La cornice ma anche la sostanza del romanzo in fondo è questa: gli espropri, i controlli, le demolizioni e i rastrellamenti dell’esercito israeliano sulle spiagge al calar del sole per impedire fughe o ingressi via mare, gli stessi israeliani che controllano l’erogazione dell’elettricità nella Striscia decidendo se e quando lasciare al buio i suoi territori così come con l’embargo stringono nella morsa della fame e della povertà la sua popolazione da decenni. La dura realtà quotidiana della gente di Gaza si prende il libro oltre ogni sentimentalismo che pure è presente, non fosse altro per via negativa con la storia dei due coniugi che sembra naufragare nel disamore e nella noia.
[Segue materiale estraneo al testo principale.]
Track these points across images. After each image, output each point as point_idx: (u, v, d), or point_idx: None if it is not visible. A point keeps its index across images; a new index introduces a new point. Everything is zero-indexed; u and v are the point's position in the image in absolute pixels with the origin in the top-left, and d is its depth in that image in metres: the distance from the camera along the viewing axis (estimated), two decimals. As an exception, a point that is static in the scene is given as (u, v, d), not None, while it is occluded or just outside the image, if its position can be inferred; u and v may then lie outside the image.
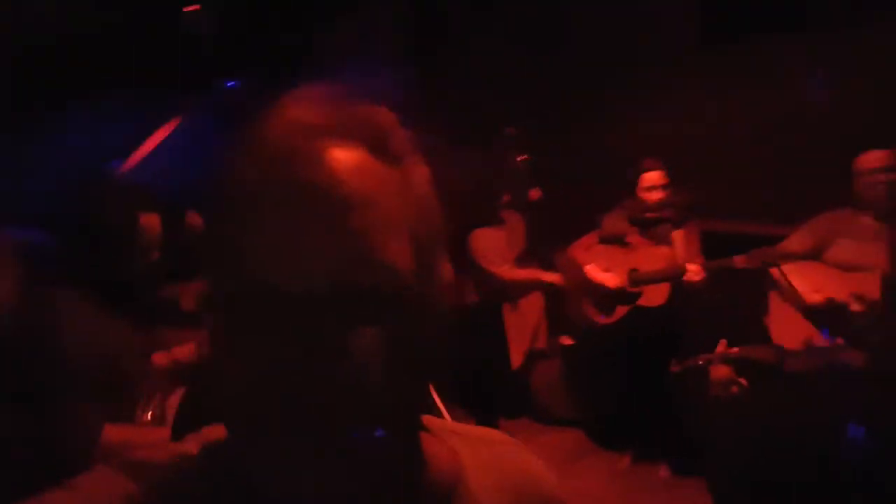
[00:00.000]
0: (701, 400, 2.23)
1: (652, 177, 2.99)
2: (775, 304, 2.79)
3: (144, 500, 0.44)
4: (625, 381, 2.93)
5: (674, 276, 2.87)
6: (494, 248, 3.24)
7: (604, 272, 3.07)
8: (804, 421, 1.80)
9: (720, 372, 2.11)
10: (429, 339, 0.44)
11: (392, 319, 0.41)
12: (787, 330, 2.71)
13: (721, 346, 2.24)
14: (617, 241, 3.12)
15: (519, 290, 3.32)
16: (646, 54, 3.65)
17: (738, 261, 2.69)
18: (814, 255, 2.67)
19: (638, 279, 3.00)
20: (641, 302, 3.00)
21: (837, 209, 2.72)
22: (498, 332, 3.38)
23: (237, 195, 0.42)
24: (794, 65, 3.33)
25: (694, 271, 2.79)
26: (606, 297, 3.07)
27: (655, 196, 2.99)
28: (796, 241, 2.72)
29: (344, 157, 0.41)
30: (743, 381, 2.05)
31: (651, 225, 3.04)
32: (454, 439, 0.53)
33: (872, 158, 2.60)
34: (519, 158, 3.43)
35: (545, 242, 3.39)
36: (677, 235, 3.01)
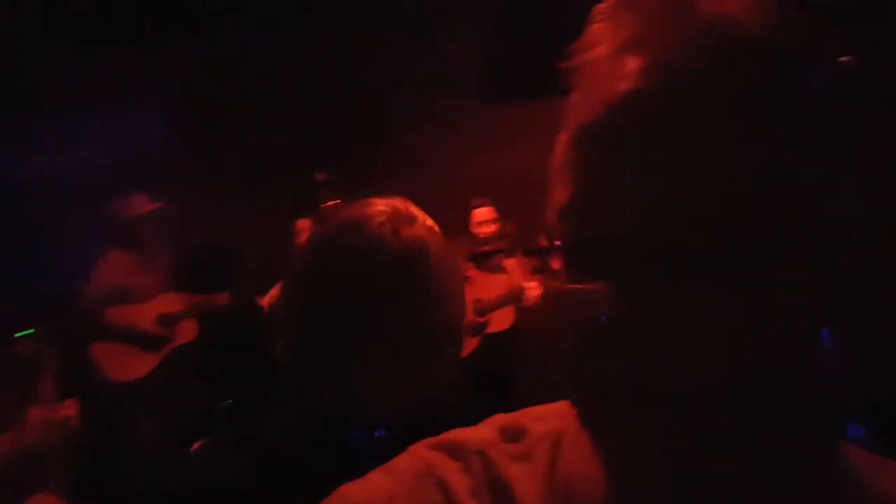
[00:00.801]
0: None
1: (482, 213, 3.19)
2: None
3: (466, 487, 0.40)
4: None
5: (515, 298, 3.07)
6: None
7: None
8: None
9: None
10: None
11: (779, 280, 0.31)
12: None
13: None
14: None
15: None
16: (442, 108, 4.02)
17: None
18: None
19: (483, 308, 3.13)
20: (489, 329, 3.13)
21: None
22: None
23: (582, 135, 0.35)
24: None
25: (532, 287, 3.01)
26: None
27: (487, 230, 3.18)
28: None
29: (690, 73, 0.32)
30: None
31: (486, 258, 3.23)
32: (879, 476, 0.39)
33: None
34: (329, 203, 3.42)
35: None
36: (510, 263, 3.23)
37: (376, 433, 0.85)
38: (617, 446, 0.35)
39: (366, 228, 0.79)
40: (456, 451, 0.42)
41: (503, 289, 3.12)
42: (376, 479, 0.42)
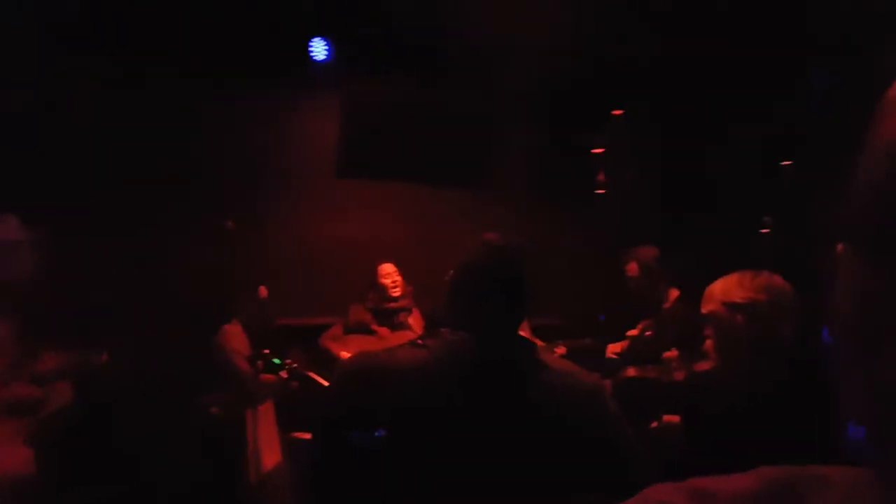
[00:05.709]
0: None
1: (387, 267, 3.53)
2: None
3: None
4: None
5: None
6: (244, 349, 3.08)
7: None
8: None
9: None
10: None
11: None
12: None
13: None
14: (363, 330, 3.47)
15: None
16: (297, 179, 4.36)
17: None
18: None
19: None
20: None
21: None
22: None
23: None
24: (414, 204, 4.52)
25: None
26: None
27: (393, 281, 3.51)
28: None
29: None
30: None
31: (391, 314, 3.54)
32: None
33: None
34: None
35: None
36: (412, 321, 3.59)
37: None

Altro contrasto che emerge dalla lettura è quello inerente alla diegetica del romanzo di Anne-Sophie Subilia in relazione alla realtà rappresentata. Il punto di vista narrativo è inevitabilmente quello occidentale di una coppia di privilegiati che si trova in un paese martoriato del Medio Oriente afflitto dalla povertà e dall’insicurezza. Da rimarcare che la protagonista Piper (la moglie) è di nazionalità britannica e il Regno Unito dalla fine del primo conflitto mondiale al 1948, quando a seguito della guerra arabo-israeliana del 1947-1948 che segnerà il passaggio dei territori palestinesi sotto il controllo egiziano, è stata la forza di occupazione di quelle terre, il cui abbandono a sé stessa lasciando un cumulo di macerie è a detta di molti ancora oggi la prima causa del decennale conflitto arabo-israeliano che si perpetua fino ai giorni nostri.

Questa cattiva coscienza si palesa dal punto di vista narrativo in episodi come quello nel quale Piper si trova a osservare con sguardo compassionevole la famiglia dei vicini che vive sulla spiaggia in una baracca di pescatori, due mondi che si sfiorano e si guardano con diffidenza. Dal romanzo non è scevro il peccato originale di ogni narrazione coloniale o neo-coloniale che porta i nostri occhi occidentalizzati a vedere il lontano da noi con gli schemi della nostra cultura, spesso in modo esotico e in tal senso ottuso, echi che si trovano anche nelle visite alla coppia da parte del fratello di Piper e di altri parenti del marito, uno sguardo che in ogni caso negli occhi di Piper provoca una trasformazione e una progressiva presa di coscienza della donna determinandone la sua emancipazione e il completamento della sua identità. La conclusione del giardino (allestito dal giardiniere arabo Hadji) e la sua fioritura segna metaforicamente la rinascita della donna dal punto di vista personale e costituisce un qualche messaggio di speranza del quale mai come in questo tempo c’è bisogno.